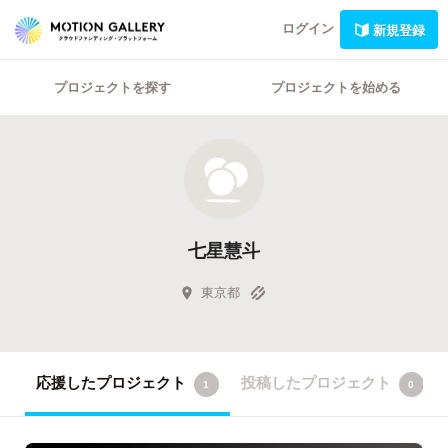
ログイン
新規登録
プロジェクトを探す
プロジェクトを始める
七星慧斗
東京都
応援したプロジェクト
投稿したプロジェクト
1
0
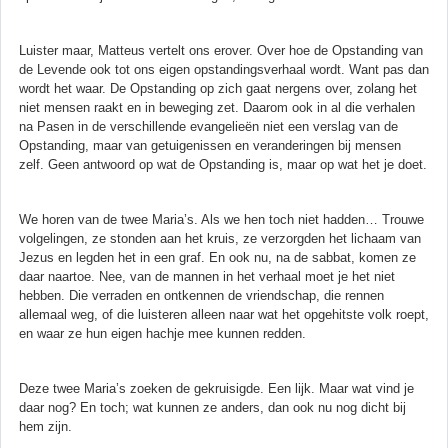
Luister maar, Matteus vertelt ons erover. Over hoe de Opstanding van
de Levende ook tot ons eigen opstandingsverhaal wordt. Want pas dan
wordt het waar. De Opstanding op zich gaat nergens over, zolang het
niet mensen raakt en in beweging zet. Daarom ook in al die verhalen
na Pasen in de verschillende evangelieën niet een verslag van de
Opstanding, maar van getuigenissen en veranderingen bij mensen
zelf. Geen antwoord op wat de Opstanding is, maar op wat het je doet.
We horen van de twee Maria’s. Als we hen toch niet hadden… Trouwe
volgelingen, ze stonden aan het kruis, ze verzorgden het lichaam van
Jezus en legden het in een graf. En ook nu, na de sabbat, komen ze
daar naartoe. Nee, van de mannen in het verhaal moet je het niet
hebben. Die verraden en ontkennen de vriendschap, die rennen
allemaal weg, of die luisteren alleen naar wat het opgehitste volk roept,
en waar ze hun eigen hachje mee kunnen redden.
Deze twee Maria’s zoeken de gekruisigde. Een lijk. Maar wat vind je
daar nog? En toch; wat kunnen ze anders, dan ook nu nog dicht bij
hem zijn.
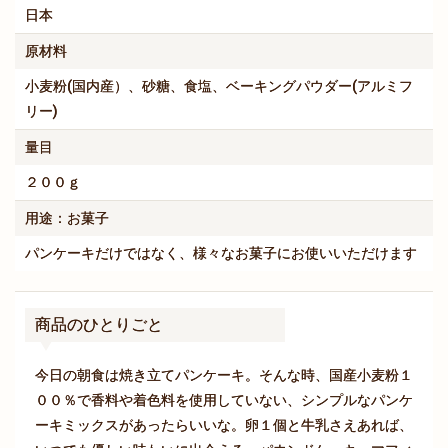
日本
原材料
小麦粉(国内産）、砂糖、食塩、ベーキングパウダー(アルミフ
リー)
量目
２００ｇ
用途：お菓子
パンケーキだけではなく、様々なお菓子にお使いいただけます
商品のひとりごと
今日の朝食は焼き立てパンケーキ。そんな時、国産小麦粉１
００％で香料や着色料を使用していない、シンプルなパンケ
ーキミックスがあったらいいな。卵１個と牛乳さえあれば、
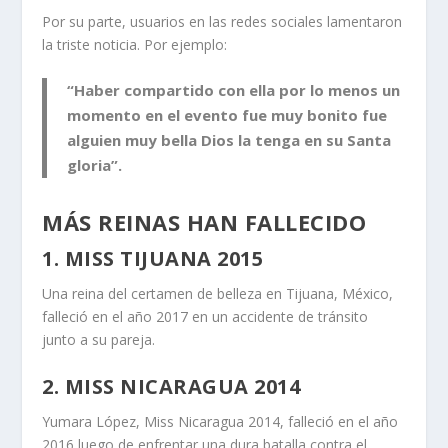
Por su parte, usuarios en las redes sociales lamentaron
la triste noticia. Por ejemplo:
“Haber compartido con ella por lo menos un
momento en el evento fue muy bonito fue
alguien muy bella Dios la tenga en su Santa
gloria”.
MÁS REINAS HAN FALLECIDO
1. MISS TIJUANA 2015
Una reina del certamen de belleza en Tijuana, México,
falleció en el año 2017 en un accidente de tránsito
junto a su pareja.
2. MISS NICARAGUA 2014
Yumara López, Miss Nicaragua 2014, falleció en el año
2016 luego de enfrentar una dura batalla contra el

——————

Could you output the listing word for word, omitting every picture?

→ Task response:
ログイン
新規登録
プロジェクトを探す
プロジェクトを始める
七星慧斗
東京都
応援したプロジェクト
投稿したプロジェクト
1
0
Luister maar, Matteus vertelt ons erover. Over hoe de Opstanding van
de Levende ook tot ons eigen opstandingsverhaal wordt. Want pas dan
wordt het waar. De Opstanding op zich gaat nergens over, zolang het
niet mensen raakt en in beweging zet. Daarom ook in al die verhalen
na Pasen in de verschillende evangelieën niet een verslag van de
Opstanding, maar van getuigenissen en veranderingen bij mensen
zelf. Geen antwoord op wat de Opstanding is, maar op wat het je doet.
We horen van de twee Maria’s. Als we hen toch niet hadden… Trouwe
volgelingen, ze stonden aan het kruis, ze verzorgden het lichaam van
Jezus en legden het in een graf. En ook nu, na de sabbat, komen ze
daar naartoe. Nee, van de mannen in het verhaal moet je het niet
hebben. Die verraden en ontkennen de vriendschap, die rennen
allemaal weg, of die luisteren alleen naar wat het opgehitste volk roept,
en waar ze hun eigen hachje mee kunnen redden.
Deze twee Maria’s zoeken de gekruisigde. Een lijk. Maar wat vind je
daar nog? En toch; wat kunnen ze anders, dan ook nu nog dicht bij
hem zijn.
日本
原材料
小麦粉(国内産）、砂糖、食塩、ベーキングパウダー(アルミフ
リー)
量目
２００ｇ
用途：お菓子
パンケーキだけではなく、様々なお菓子にお使いいただけます
商品のひとりごと
今日の朝食は焼き立てパンケーキ。そんな時、国産小麦粉１
００％で香料や着色料を使用していない、シンプルなパンケ
ーキミックスがあったらいいな。卵１個と牛乳さえあれば、
Por su parte, usuarios en las redes sociales lamentaron
la triste noticia. Por ejemplo:
“Haber compartido con ella por lo menos un
momento en el evento fue muy bonito fue
alguien muy bella Dios la tenga en su Santa
gloria”.
MÁS REINAS HAN FALLECIDO
1. MISS TIJUANA 2015
Una reina del certamen de belleza en Tijuana, México,
falleció en el año 2017 en un accidente de tránsito
junto a su pareja.
2. MISS NICARAGUA 2014
Yumara López, Miss Nicaragua 2014, falleció en el año
2016 luego de enfrentar una dura batalla contra el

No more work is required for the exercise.